Please update these lines by replacing "premium" with "insurance cost" and keep everything else the same. Leave the pictures out of your answer.

(Saved data entries)
::::
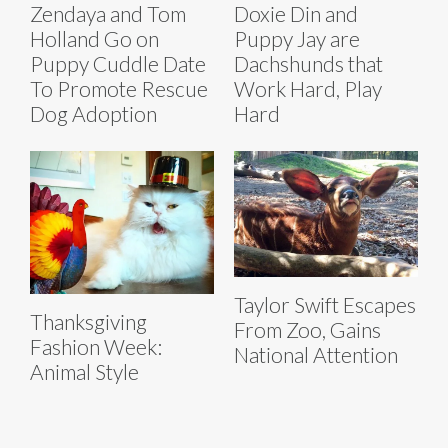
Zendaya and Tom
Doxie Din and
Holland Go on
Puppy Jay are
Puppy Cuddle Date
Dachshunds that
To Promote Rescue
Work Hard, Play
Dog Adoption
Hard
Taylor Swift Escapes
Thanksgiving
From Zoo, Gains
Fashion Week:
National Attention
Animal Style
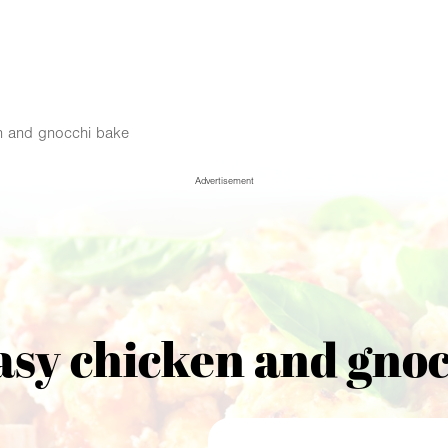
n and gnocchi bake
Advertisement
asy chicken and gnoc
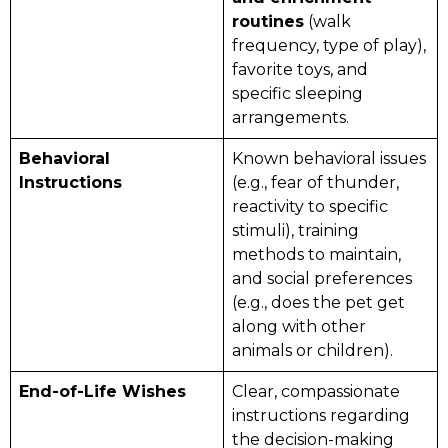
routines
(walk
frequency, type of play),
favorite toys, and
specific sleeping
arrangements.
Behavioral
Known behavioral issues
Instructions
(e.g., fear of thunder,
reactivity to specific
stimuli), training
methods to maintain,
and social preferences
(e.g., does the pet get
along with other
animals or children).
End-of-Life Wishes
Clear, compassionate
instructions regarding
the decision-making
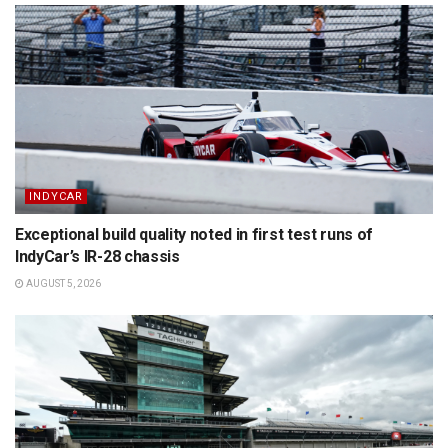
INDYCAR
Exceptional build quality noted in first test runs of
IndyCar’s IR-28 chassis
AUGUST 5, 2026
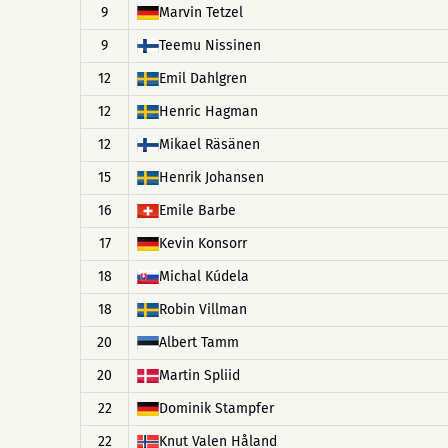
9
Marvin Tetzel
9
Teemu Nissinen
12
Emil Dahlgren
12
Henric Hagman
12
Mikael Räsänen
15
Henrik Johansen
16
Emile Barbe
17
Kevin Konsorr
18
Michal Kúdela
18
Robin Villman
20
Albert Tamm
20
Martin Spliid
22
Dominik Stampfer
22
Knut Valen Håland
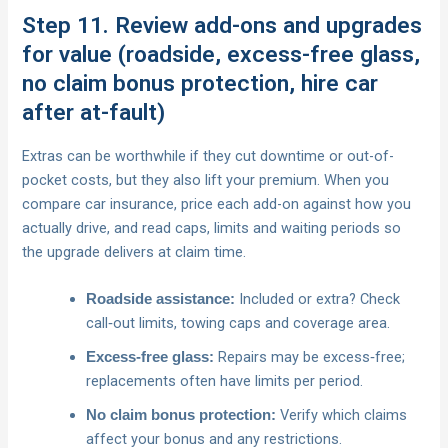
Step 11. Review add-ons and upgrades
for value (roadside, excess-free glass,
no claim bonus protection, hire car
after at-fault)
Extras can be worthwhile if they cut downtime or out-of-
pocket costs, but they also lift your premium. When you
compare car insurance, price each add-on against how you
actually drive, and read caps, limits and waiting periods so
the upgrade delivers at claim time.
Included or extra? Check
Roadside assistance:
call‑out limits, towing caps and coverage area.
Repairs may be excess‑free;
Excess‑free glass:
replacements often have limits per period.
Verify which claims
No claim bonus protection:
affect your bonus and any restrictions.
::::
**COMPLETED TASK**
Zendaya and Tom
Doxie Din and
Holland Go on
Puppy Jay are
Puppy Cuddle Date
Dachshunds that
To Promote Rescue
Work Hard, Play
Dog Adoption
Hard
Taylor Swift Escapes
Thanksgiving
From Zoo, Gains
Fashion Week:
National Attention
Animal Style
n and gnocchi bake
Advertisement
asy chicken and gnoc
routines
(walk
frequency, type of play),
favorite toys, and
specific sleeping
arrangements.
Behavioral
Known behavioral issues
Instructions
(e.g., fear of thunder,
reactivity to specific
stimuli), training
methods to maintain,
and social preferences
(e.g., does the pet get
along with other
animals or children).
End-of-Life Wishes
Clear, compassionate
instructions regarding
the decision-making
INDYCAR
Exceptional build quality noted in first test runs of
IndyCar’s IR-28 chassis
AUGUST 5, 2026
9
Marvin Tetzel
9
Teemu Nissinen
12
Emil Dahlgren
12
Henric Hagman
12
Mikael Räsänen
15
Henrik Johansen
16
Emile Barbe
17
Kevin Konsorr
18
Michal Kúdela
18
Robin Villman
20
Albert Tamm
20
Martin Spliid
22
Dominik Stampfer
22
Knut Valen Håland
Step 11. Review add-ons and upgrades
for value (roadside, excess-free glass,
no claim bonus protection, hire car
after at-fault)
Extras can be worthwhile if they cut downtime or out-of-
pocket costs, but they also lift your insurance cost. When you
compare car insurance, price each add-on against how you
actually drive, and read caps, limits and waiting periods so
the upgrade delivers at claim time.
Included or extra? Check
Roadside assistance:
call‑out limits, towing caps and coverage area.
Repairs may be excess‑free;
Excess‑free glass:
replacements often have limits per period.
Verify which claims
No claim bonus protection:
affect your bonus and any restrictions.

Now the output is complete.